### TASK PROMPT
Retype each entry below exactly. Do not carry any image over.

=== GIVEN RECORDS ===

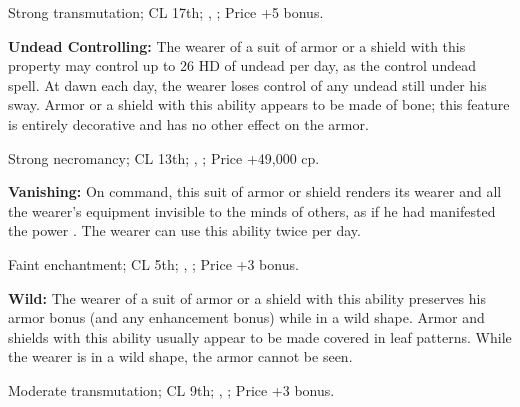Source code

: Strong transmutation; CL 17th; , ; Price +5 bonus.

\textbf{Undead Controlling:} The wearer of a suit of armor or a shield with this property may control up to 26 HD of undead per day, as the control undead spell. At dawn each day, the wearer loses control of any undead still under his sway. Armor or a shield with this ability appears to be made of bone; this feature is entirely decorative and has no other effect on the armor.

Strong necromancy; CL 13th; , ; Price +49,000 cp.

\textbf{Vanishing:} On command, this suit of armor or shield renders its wearer and all the wearer's equipment invisible to the minds of others, as if he had manifested the power . The wearer can use this ability twice per day.

Faint enchantment; CL 5th; , ; Price +3 bonus.

\textbf{Wild:} The wearer of a suit of armor or a shield with this ability preserves his armor bonus (and any enhancement bonus) while in a wild shape. Armor and shields with this ability usually appear to be made covered in leaf patterns. While the wearer is in a wild shape, the armor cannot be seen.

Moderate transmutation; CL 9th; , ; Price +3 bonus. 
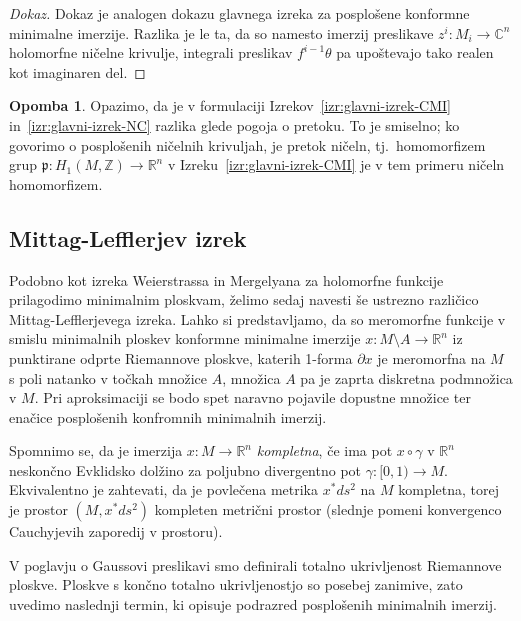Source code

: \documentclass[12pt,a4paper,twoside]{article}
\theoremstyle{definition} %
\newtheorem{opomba}[definicija]{Opomba}
\newenvironment{dokaz}[1][Dokaz]{\begin{proof}[#1]}{\end{proof}}
\theoremstyle{plain} %
\numberwithin{equation}{section}  %
\newcommand{\R}{\mathbb R}
\begin{document}
\begin{dokaz}
Dokaz je analogen dokazu glavnega izreka za posplošene konformne minimalne imerzije. Razlika je le ta, da so namesto imerzij preslikave $z^{i} \colon M_{i} \to \mathbb{C}^{n}$ holomorfne ničelne krivulje, integrali preslikav $f^{i-1} \theta$ pa upoštevajo tako realen kot imaginaren del. 
\end{dokaz}

\begin{opomba}
Opazimo, da je v formulaciji Izrekov~\ref{izr:glavni-izrek-CMI} in~\ref{izr:glavni-izrek-NC} razlika glede pogoja o pretoku. To je smiselno; ko govorimo o posplošenih ničelnih krivuljah, je pretok ničeln, tj.~homomorfizem grup $\mathfrak{p} \colon H_{1}(M, \mathbb{Z}) \to \mathbb{R}^{n}$ v Izreku~\ref{izr:glavni-izrek-CMI} je v tem primeru ničeln homomorfizem.
\end{opomba}

\subsection{Mittag-Lefflerjev izrek}
%
Podobno kot izreka Weierstrassa in Mergelyana za holomorfne funkcije prilagodimo minimalnim ploskvam, želimo sedaj navesti še ustrezno različico Mittag-Lefflerjevega izreka. Lahko si predstavljamo, da so meromorfne funkcije v smislu minimalnih ploskev konformne minimalne imerzije $x \colon M \setminus A \to \R^{n}$ iz punktirane odprte Riemannove ploskve, katerih 1-forma $\partial x$ je meromorfna na $M$ s poli natanko v točkah množice $A$, množica $A$ pa je zaprta diskretna podmnožica v $M$.
Pri aproksimaciji se bodo spet naravno pojavile dopustne množice ter enačice posplošenih konfromnih minimalnih imerzij.

Spomnimo se, da je imerzija $x \colon M \to \R^{n}$ \emph{kompletna}, če ima pot $x \circ \gamma$ v $\R^{n}$ neskončno Evklidsko dolžino za poljubno divergentno pot $\gamma \colon [0,1) \to M$.
Ekvivalentno je zahtevati, da je povlečena metrika $x^{*}ds^2$ na $M$ kompletna, torej je prostor $(M, x^{*}ds^2)$ kompleten metrični prostor (slednje pomeni konvergenco Cauchyjevih zaporedij v prostoru).

V poglavju o Gaussovi preslikavi smo definirali totalno ukrivljenost Riemannove ploskve. Ploskve s končno totalno ukrivljenostjo so posebej zanimive, zato uvedimo naslednji termin, ki opisuje podrazred posplošenih minimalnih imerzij.
\end{document}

===

### ANSWER SECTION
Source code

: Strong transmutation; CL 17th; , ; Price +5 bonus.

\textbf{Undead Controlling:} The wearer of a suit of armor or a shield with this property may control up to 26 HD of undead per day, as the control undead spell. At dawn each day, the wearer loses control of any undead still under his sway. Armor or a shield with this ability appears to be made of bone; this feature is entirely decorative and has no other effect on the armor.

Strong necromancy; CL 13th; , ; Price +49,000 cp.

\textbf{Vanishing:} On command, this suit of armor or shield renders its wearer and all the wearer's equipment invisible to the minds of others, as if he had manifested the power . The wearer can use this ability twice per day.

Faint enchantment; CL 5th; , ; Price +3 bonus.

\textbf{Wild:} The wearer of a suit of armor or a shield with this ability preserves his armor bonus (and any enhancement bonus) while in a wild shape. Armor and shields with this ability usually appear to be made covered in leaf patterns. While the wearer is in a wild shape, the armor cannot be seen.

Moderate transmutation; CL 9th; , ; Price +3 bonus. 
Source code

: \documentclass[12pt,a4paper,twoside]{article}
\theoremstyle{definition} %
\newtheorem{opomba}[definicija]{Opomba}
\newenvironment{dokaz}[1][Dokaz]{\begin{proof}[#1]}{\end{proof}}
\theoremstyle{plain} %
\numberwithin{equation}{section}  %
\newcommand{\R}{\mathbb R}
\begin{document}
\begin{dokaz}
Dokaz je analogen dokazu glavnega izreka za posplošene konformne minimalne imerzije. Razlika je le ta, da so namesto imerzij preslikave $z^{i} \colon M_{i} \to \mathbb{C}^{n}$ holomorfne ničelne krivulje, integrali preslikav $f^{i-1} \theta$ pa upoštevajo tako realen kot imaginaren del. 
\end{dokaz}

\begin{opomba}
Opazimo, da je v formulaciji Izrekov~\ref{izr:glavni-izrek-CMI} in~\ref{izr:glavni-izrek-NC} razlika glede pogoja o pretoku. To je smiselno; ko govorimo o posplošenih ničelnih krivuljah, je pretok ničeln, tj.~homomorfizem grup $\mathfrak{p} \colon H_{1}(M, \mathbb{Z}) \to \mathbb{R}^{n}$ v Izreku~\ref{izr:glavni-izrek-CMI} je v tem primeru ničeln homomorfizem.
\end{opomba}

\subsection{Mittag-Lefflerjev izrek}
%
Podobno kot izreka Weierstrassa in Mergelyana za holomorfne funkcije prilagodimo minimalnim ploskvam, želimo sedaj navesti še ustrezno različico Mittag-Lefflerjevega izreka. Lahko si predstavljamo, da so meromorfne funkcije v smislu minimalnih ploskev konformne minimalne imerzije $x \colon M \setminus A \to \R^{n}$ iz punktirane odprte Riemannove ploskve, katerih 1-forma $\partial x$ je meromorfna na $M$ s poli natanko v točkah množice $A$, množica $A$ pa je zaprta diskretna podmnožica v $M$.
Pri aproksimaciji se bodo spet naravno pojavile dopustne množice ter enačice posplošenih konfromnih minimalnih imerzij.

Spomnimo se, da je imerzija $x \colon M \to \R^{n}$ \emph{kompletna}, če ima pot $x \circ \gamma$ v $\R^{n}$ neskončno Evklidsko dolžino za poljubno divergentno pot $\gamma \colon [0,1) \to M$.
Ekvivalentno je zahtevati, da je povlečena metrika $x^{*}ds^2$ na $M$ kompletna, torej je prostor $(M, x^{*}ds^2)$ kompleten metrični prostor (slednje pomeni konvergenco Cauchyjevih zaporedij v prostoru).

V poglavju o Gaussovi preslikavi smo definirali totalno ukrivljenost Riemannove ploskve. Ploskve s končno totalno ukrivljenostjo so posebej zanimive, zato uvedimo naslednji termin, ki opisuje podrazred posplošenih minimalnih imerzij.
\end{document}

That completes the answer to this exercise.